In the first two days of me trying to correct my B6 deficiency, I took a loading dose. Starting with 500mg of HCL and 50mg of P5P for 550mg total of B6, followed by 400mg HCL and 50mg P5P for 450mg total of B6. For the next 12 Days after these initial two days, I took 300mg of B6 HCL alongside 50mg of P5P for a combined total of 350mg B6. For the next two weeks I plan to lower this total to 250mg of total B6, with me taking 200mg HCL and 50mg P5P.
Part 2 - Selenomethionine 200mcg (First), Iodine from kelp 800-1600mcg (Second), Riboflavin 200mg (Third), Benfotiamine 160mg (Last).
Part 3 - Magnesium Bisglycinate 200-600mg (First), Hydroxo B12 1-2mg (Second), Methylfolate or folic acid 1-2mg (Last).
From viewing this stack some might ask why the B6 dose is so high, and the answer to that would be to of course correct B6 deficiency. However the necessity of other vitamins and nutrients cannot be overstated. As said before, B6 without B1 for any duration of time will give you a one way to ticket to beriberi very fast.
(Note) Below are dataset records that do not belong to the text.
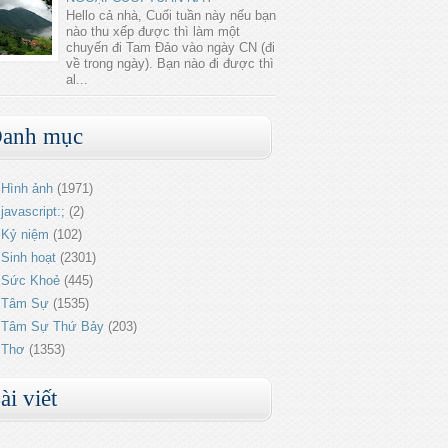
Hello cả nhà, Cuối tuần này nếu bạn
nào thu xếp được thì làm một
chuyến đi Tam Đảo vào ngày CN (đi
về trong ngày). Bạn nào đi được thì
al...
anh mục
Hình ảnh
(1971)
javascript:;
(2)
Kỷ niệm
(102)
Sinh hoạt
(2301)
Sức Khoẻ
(445)
Tâm Sự
(1535)
Tâm Sự Thứ Bảy
(203)
Thơ
(1353)
ài viết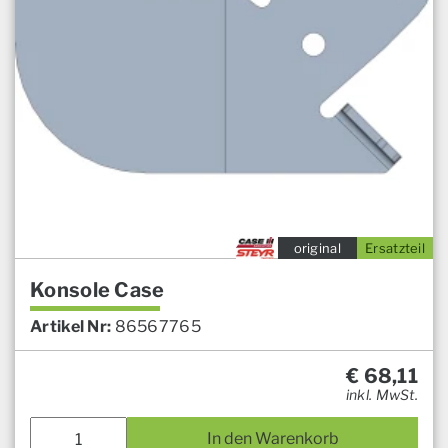
original
Ersatzteil
Konsole Case
Artikel Nr:
86567765
€
68,11
inkl. MwSt.
In den Warenkorb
For that reason i'm taking 160mg of benfotiamine with every B6 supplement. When trying to fix a deficiency of a certain B vitamin, you want to take that vitamin with all it's cofactors whilst ensuring that the dose of the supplement for the nutrient you're deficient in is the highest dosed supplement in your stack. If for example you took 100mg of B6 to fix your B6 deficiency but also took 200mg of benfotiamine or Allithiamine with your B6, your B6 deficiency won't actually be fixed, since your B1 will be inhibiting any significiant increase in B6.
You however should not take way more of one supplement than the other. For example if you have a folate deficiency and as a result take all it's cofactors but take 20mg of folate in comparison to maybe 1mg in B12, you will still run into problems due to cofactors being depleted by the sheer demand induced by high intake of folate. Take more but not much more.
The high magnesium intake is for increasing my blood level of magnesium which was depleted as a consequence of b6 deficiency. Lysine is necessary for transport of B6 and without sufficient lysine, you will have a much greater buildup of b6 in your blood stream after even minimal supplementation of B6. Zinc as elaborated on earlier in this post is necessary for Pyridoxial kinase. Any B6 taken without sufficent zinc is effectively a sugar pill as the enzymes needed to convert b6 will not have the nutrients to convert the b6 you are taking.
Riboflavin is of course to help the B6, Folate and b12 along.
This doesn't mean you should take B6, as with everything health wise, this is a deeply personal issue. If you do not have a B6 deficiency and take a huge amount of b6 you're not only wasting time, but you are potentially hurting yourself with B6 Toxicity. You should however use this as a framework for how and why you supplement. Or why and how you fix health problems in general. Focus on CO-FACTORS above all when trying to fix potential deficiencies. The lack of care for this on this site is why I think many either do not find a solution in time before symptoms become totally disabling, or instead are stuck taking huge doses of one nutrient which inevitably leads to a crash and ultimately a regression to square one.